Abolition today

As I’ve been on this journey to learn, and act, related to Mutual Aid and Black Lives Matter, I’ve been learning what is meant by abolition today. When I thought about abolition, I thought about the abolition of slavery, or the death penalty. Today abolition refers to the abolition of police and a punitive criminal justice system.

BLM Philly seeks the abolition of police, jails, and the criminal justice system. Simultaneously, we are advancing solutions and supports that counteract the damage the carceral system has inflicted on our communities.

Black Lives Matter, Philadelphia

This morning I came across this amazing article about criminal justice.

On Aug. 21, Michael Stepanek drove his car through our Iowa Freedom Riders protest in Iowa City, hitting several of us and scaring the hell out of the rest of us. His justification, that we needed an “attitude adjustment,” is a white supremacist outlook.

Earlier this month, we heard from the Associated Press that his charges would be dropped and that Stepanek wouldn’t go to prison. Between Huffington Post and the Chicago Tribune, the news got around about the judge’s decision, and the vast majority of folks we heard from were disturbed and furious that Johnson County District Judge Paul Miller let him off without additional incarceration.

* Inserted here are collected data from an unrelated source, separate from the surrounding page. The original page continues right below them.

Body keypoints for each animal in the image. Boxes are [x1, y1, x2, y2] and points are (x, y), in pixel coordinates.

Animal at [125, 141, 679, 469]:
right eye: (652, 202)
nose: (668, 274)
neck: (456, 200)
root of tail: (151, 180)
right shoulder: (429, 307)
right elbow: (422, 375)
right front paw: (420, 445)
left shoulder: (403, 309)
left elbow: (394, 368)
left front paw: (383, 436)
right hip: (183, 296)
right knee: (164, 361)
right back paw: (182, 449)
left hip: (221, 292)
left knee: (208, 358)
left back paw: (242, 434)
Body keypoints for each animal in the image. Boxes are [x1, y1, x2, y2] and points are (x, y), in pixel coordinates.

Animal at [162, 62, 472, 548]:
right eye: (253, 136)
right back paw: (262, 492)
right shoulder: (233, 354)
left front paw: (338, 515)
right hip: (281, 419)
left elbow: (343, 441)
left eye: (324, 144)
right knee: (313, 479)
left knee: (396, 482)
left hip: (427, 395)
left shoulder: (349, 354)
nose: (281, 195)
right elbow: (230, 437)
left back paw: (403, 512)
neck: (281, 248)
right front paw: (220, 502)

But to wish prison on this man is to misunderstand the Black Lives Matter protests of this summer, and to misunderstand the centuries of abolitionist work that have led us here.

Our country is obsessed with revenge. When harm occurs, the only consequences we have been taught to imagine are punitive ones. We have been taught that if someone has “done wrong,” they must be punished to learn a lesson.

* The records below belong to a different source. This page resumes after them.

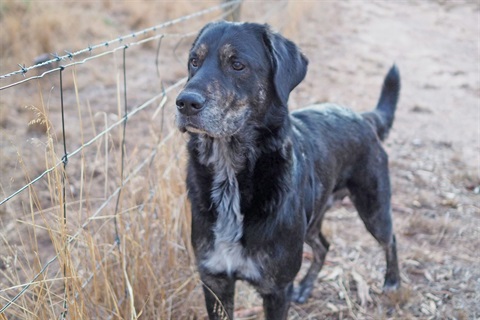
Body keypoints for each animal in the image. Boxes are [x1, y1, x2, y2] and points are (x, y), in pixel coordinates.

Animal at [174, 21, 400, 318]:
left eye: (237, 64)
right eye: (194, 61)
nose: (185, 103)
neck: (230, 177)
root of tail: (364, 117)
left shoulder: (277, 290)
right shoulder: (214, 282)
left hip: (373, 209)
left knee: (391, 239)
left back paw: (392, 281)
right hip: (314, 219)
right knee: (323, 246)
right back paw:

Scholar and activist Angela Davis has described this false notion of justice: “Retributive justice is when we have internalized the idea that when someone commits a harm, we must do to them what they have done to us. If we feel injured, then they must also be injured. This is a vengeful retributive justice that has drastically limited our ability to respond to social harm with humanity and compassion. When harm occurs, right now we don’t ask, ‘How can we build relationship with them so that the harms no longer occur?’ We only ask, ‘How can we punish them?’”

So, we must be better than our government officials and our police who imagine only consequences via revenge. We must resist the omnipresent social messaging that revenge is equal to justice. A truly transformative justice centers those who are harmed and works with them to find how to achieve reparations.

But it simultaneously asks “why?” about the harm that occurred and locates individual harms in the context of systemic problems. It seeks to provide resources to people like Mr. Stepanek to ensure that he never commits the same harm again. A truly transformative justice recognizes that harm-doers do not get better in prison. Prison is a site of abuse and dehumanization. It takes people away from their family, friends, community, good education, decent health care, hopefulness — all the things that people need for a healthy life — all things that people need to grow.

No prison for the man who intentionally drove through our protest? We agree, and this is why. We must never legitimize any part of this rapacious system, steeped in neoliberal reforms and racial capitalism that has unrelentingly plundered Black and Brown life for centuries. Ala Mohamed, Des Moines Register, Iowa View, Jan 16, 2021.

Police terror and mass incarceration do not exist in a vacuum. In our country, harm and punishment have invaded every aspect of society, and have done so with surgical racial precision. We see it in the ways we address drug dependency and mental health crises by disproportionately putting Black and Brown people behind bars instead of providing holistic treatment. We see it in inhumane panhandling laws and cash bail that punishes people for being poor. We see it when we suspend Black children from school and give them detention at disproportionate rates. At each step, our government has legitimized punishing Black and Brown people. It is not surprising, then, that the police commit harm and violence against Black and Brown bodies with impunity—and at alarming rates.

We need to radically reimagine our concept of justice and safety. For too long, we have addressed harm with reciprocal harm. Our elected and appointed officials catered to our worst retributive instincts, resulting in mandatory minimums, sentencing enhancements, and over-policing. What did it get us? An unaddressed drug dependency and mental health crisis, jails overflowing with Black and Brown people, and too many lost loved ones to count.

What we need now is a focus on health and healing. While some pundits and naysayers saw calls to defund the police and invest in Black communities as pipe dreams, our movement did what it always does. We listened, we got to work, and we wrote the BREATHE Act. While it has not been introduced into Congress just yet, we do have champions: Reps. Ayanna Pressley and Rashida Tlaib spoke at the press launch for the bill. We want the next Presidential administration to prioritize the passing of this powerful modern day civil rights legislation. We built the roadmap to take us away from harm and towards health and healing—now, we hope they follow it.

The BREATHE Act Is the Modern-Day Civil Rights Legislation We Need BY PATRISSE CULLORS, Teen Vogue, NOVEMBER 19, 2020

Quakers have a long history of working for the abolition of slavery. And the abolition of the death penalty. Will we contribute to the prison abolition movement today? How can you be involved? One way is to look for Mutual Aid projects and/or Black Lives Matter projects near you. And you can support the Movement for Black Lives’ Breathe Act.